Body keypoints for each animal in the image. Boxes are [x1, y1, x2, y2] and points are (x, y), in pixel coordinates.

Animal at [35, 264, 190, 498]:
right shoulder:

==

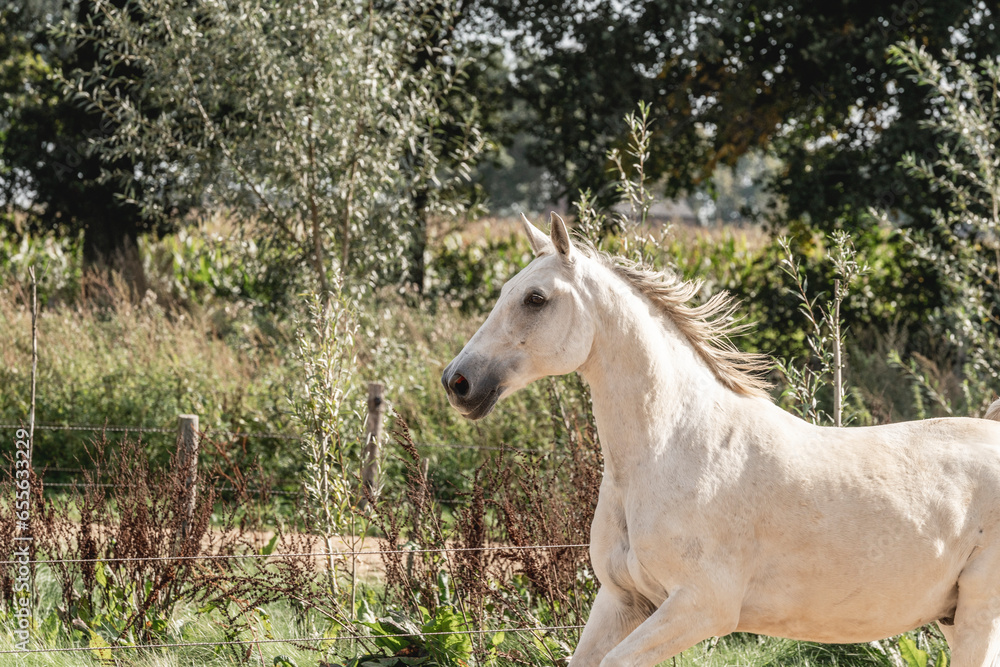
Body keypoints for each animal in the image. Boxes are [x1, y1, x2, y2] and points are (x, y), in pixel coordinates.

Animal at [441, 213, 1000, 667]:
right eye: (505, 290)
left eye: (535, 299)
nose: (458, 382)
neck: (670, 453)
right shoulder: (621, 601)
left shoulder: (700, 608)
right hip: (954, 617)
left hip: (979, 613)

**Task to complete**
All that belongs in the answer is the run of lines above from the line containing "right eye: (505, 290)" through the line containing "left hip: (979, 613)", exactly as written.

**Task solution**
right eye: (505, 290)
left eye: (535, 299)
nose: (458, 382)
neck: (670, 453)
right shoulder: (621, 601)
left shoulder: (700, 608)
right hip: (954, 617)
left hip: (979, 613)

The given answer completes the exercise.